In Lippstadt ist es am Freitag zu einer großen Demonstration gegen ein Abtreibungsverbot in einem katholischen Krankenhaus gekommen. Mehr als 1.000 Menschen folgten dem Aufruf von Chefarzt Joachim Volz und Sarah Gonschorek von den örtlichen Grünen, um unter dem Motto „Stoppt das katholische Abtreibungsverbot“ ein Zeichen für das Selbstbestimmungsrecht von Frauen und gegen kirchliche Eingriffe in die medizinische Versorgung zu setzen.
Hintergrund des Konflikts
Auslöser der Proteste ist eine neue Dienstanweisung des katholischen Klinikträgers, die Schwangerschaftsabbrüche in der Klinik vollständig untersagt. Der langjährige Chefarzt Joachim Volz sieht darin einen gravierenden Eingriff in die medizinische Versorgung und hat rechtliche Schritte gegen die Anweisung eingeleitet. Er argumentiert, dass ein solcher Bann Patientinnen in Notlagen unverhältnismäßig benachteilige und das ärztliche Ethos verletze.
Gerichtliche Auseinandersetzung
Das Arbeitsgericht Hamm befasste sich am Freitag mit der Klage und wollte im Laufe des Tages eine Entscheidung fällen.

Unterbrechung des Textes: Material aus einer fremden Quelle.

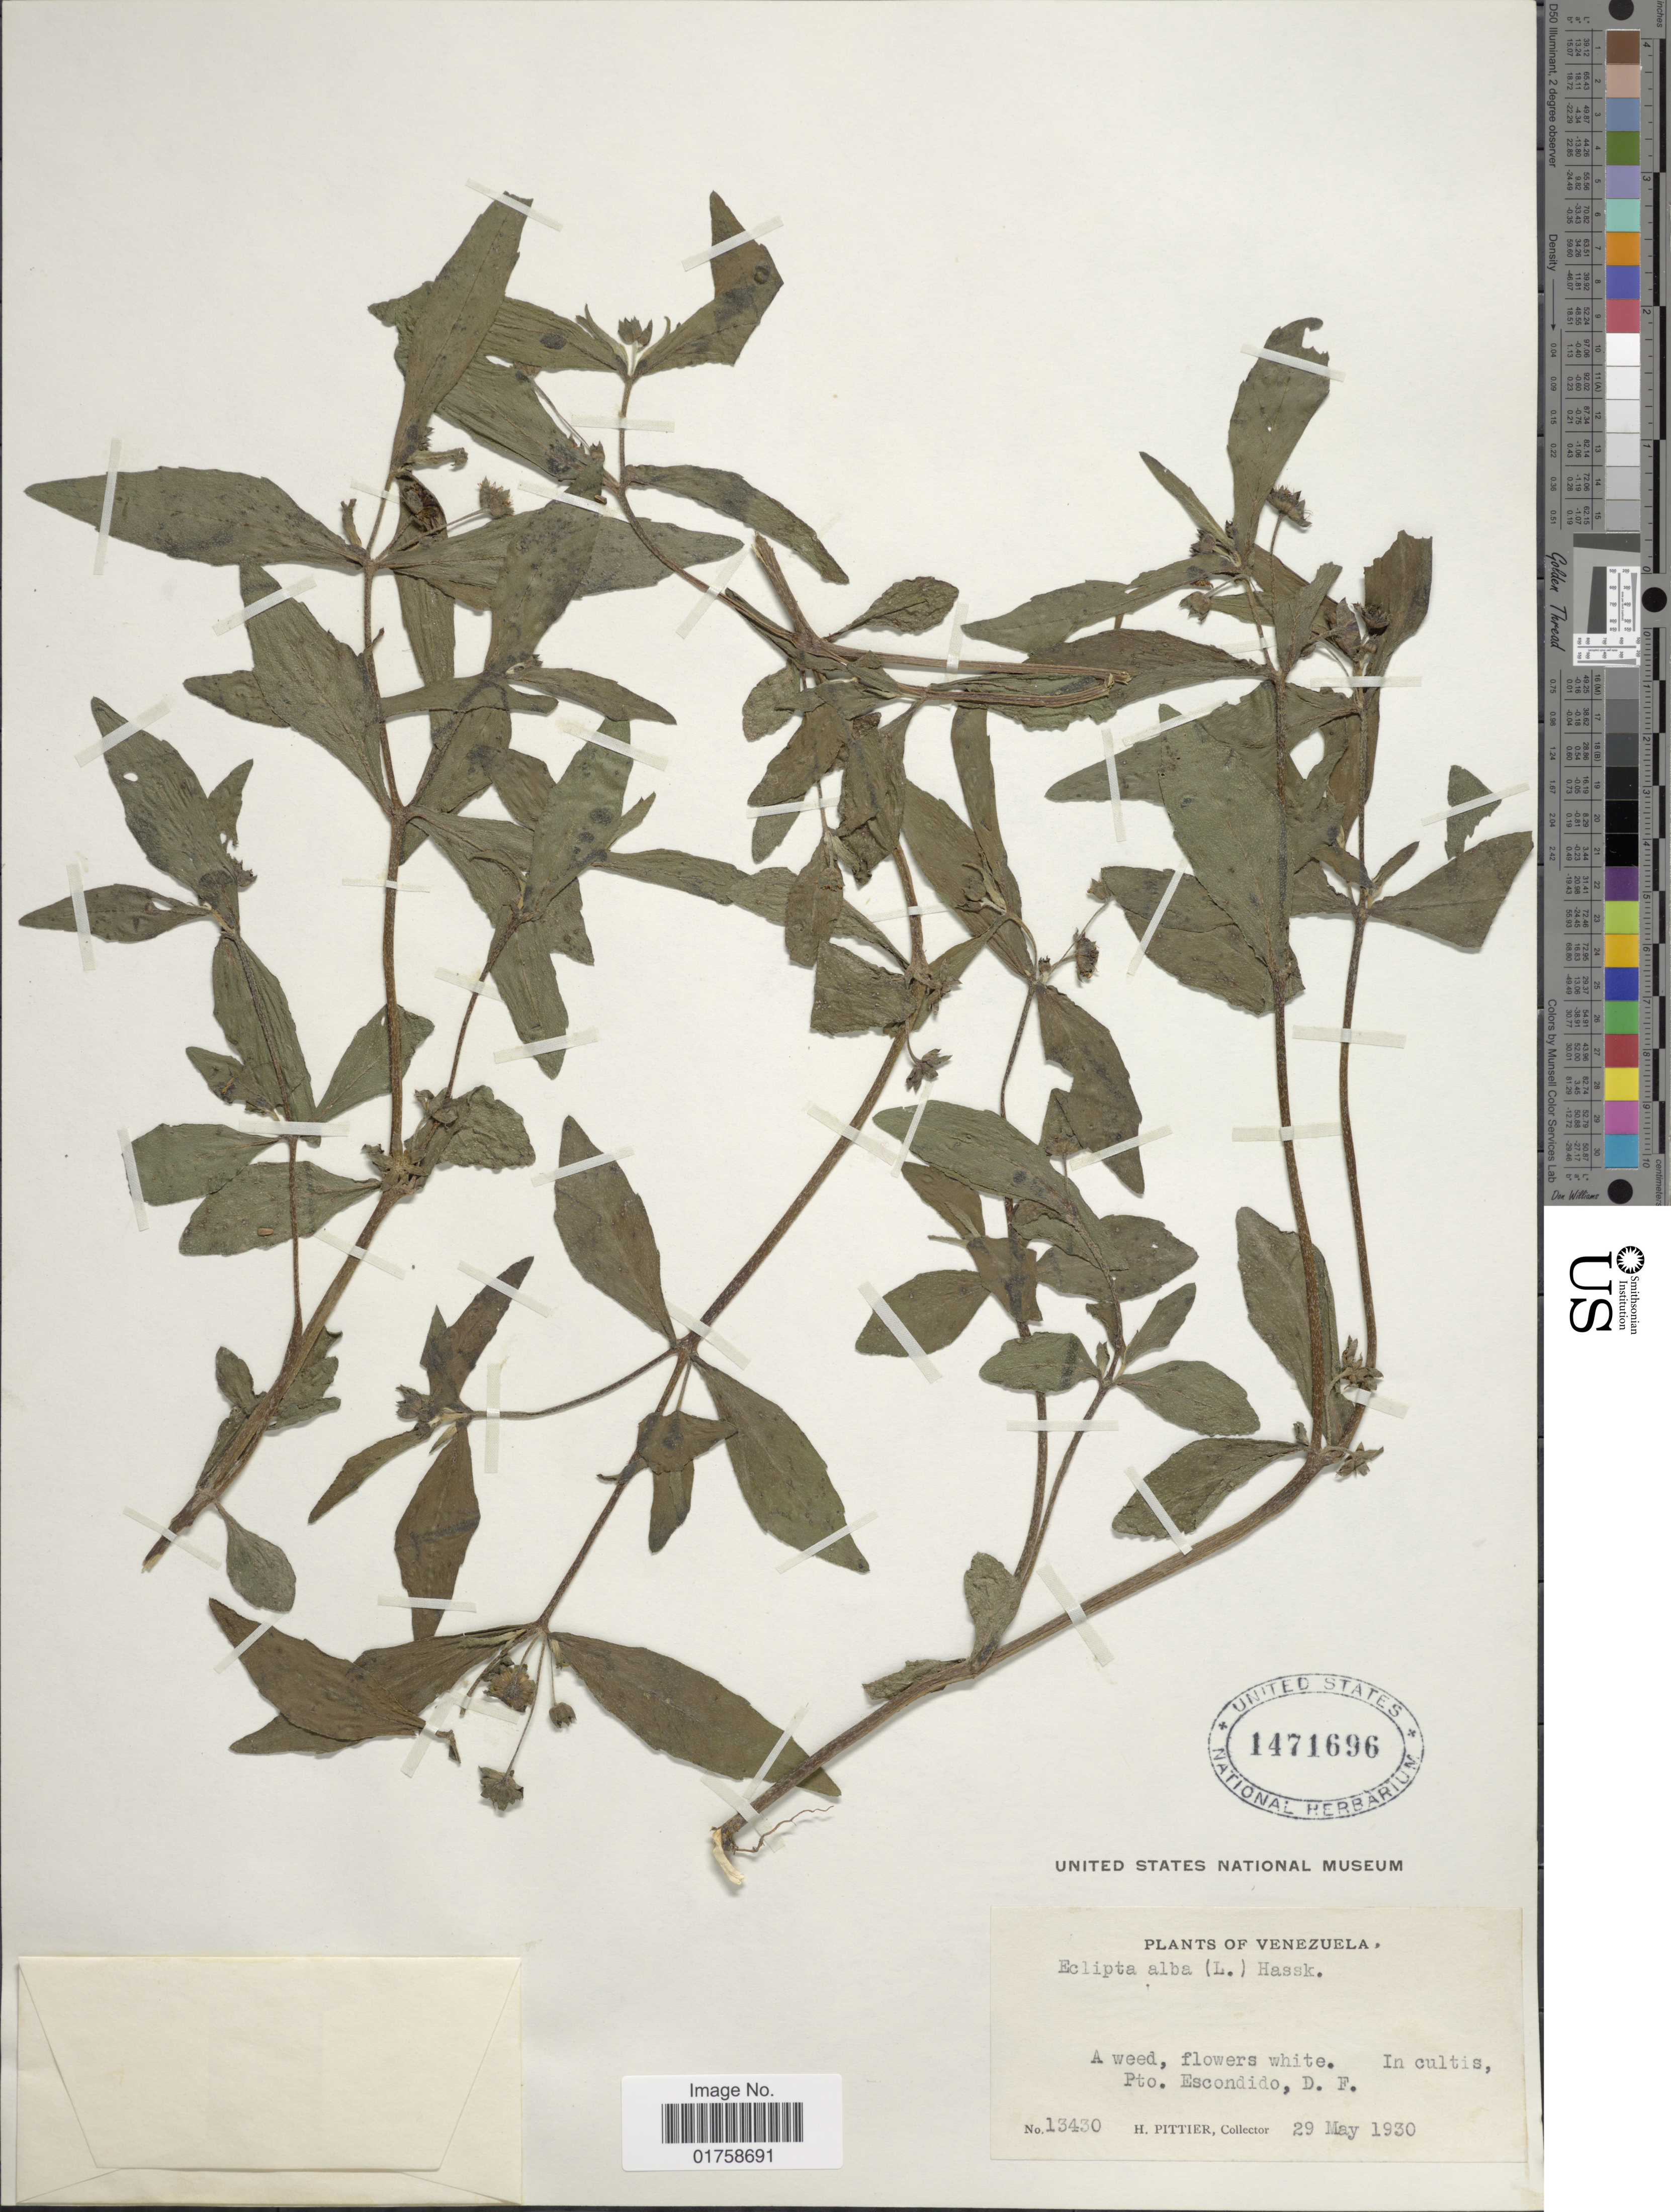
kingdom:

Beobachter erwarten, dass das Urteil über den konkreten Fall hinaus eine Signalwirkung haben könnte – insbesondere für andere kirchliche Einrichtungen in Deutschland, die sich auf ihr Selbstverwaltungsrecht berufen, um medizinische Eingriffe zu verweigern.
Breite Unterstützung aus Politik und Gesellschaft
Die Kundgebung vereinte nicht nur betroffene Patientinnen und medizinisches Fachpersonal, sondern auch Vertreterinnen und Vertreter verschiedener Parteien, Frauenrechtsorganisationen und Gewerkschaften. Auf Transparenten und Plakaten waren Botschaften zu lesen wie „Mein Körper, meine Entscheidung“, „Medizin statt Moralpredigten“ oder „Keine Dogmen im Kreißsaal“.
Rednerinnen und Redner warnten vor einer Entwicklung, in der religiöse Vorgaben die medizinische Entscheidungsfreiheit zunehmend einschränken könnten. Sarah Gonschorek betonte in ihrer Rede, dass medizinische Versorgung neutral, evidenzbasiert und frei von weltanschaulichen Zwängen sein müsse.
Grundsatzdebatte um kirchliche Kliniken
In Deutschland betreiben die beiden großen Kirchen einen erheblichen Anteil der Krankenhäuser. Sie können aufgrund ihres verfassungsrechtlich garantierten Selbstverwaltungsrechts bestimmte medizinische Leistungen – wie Schwangerschaftsabbrüche – untersagen. Kritiker fordern seit Jahren, diese Sonderrechte einzuschränken, wenn kirchliche Häuser Leistungen aus der gesetzlichen Krankenversicherung anbieten und öffentliche Mittel erhalten.
Die Protestierenden in Lippstadt machten deutlich, dass sie den Ausgang des Gerichtsverfahrens nicht nur als Entscheidung für einen einzelnen Chefarzt, sondern als Präzedenzfall für das Verhältnis von Religionsfreiheit und Patientenrechten sehen.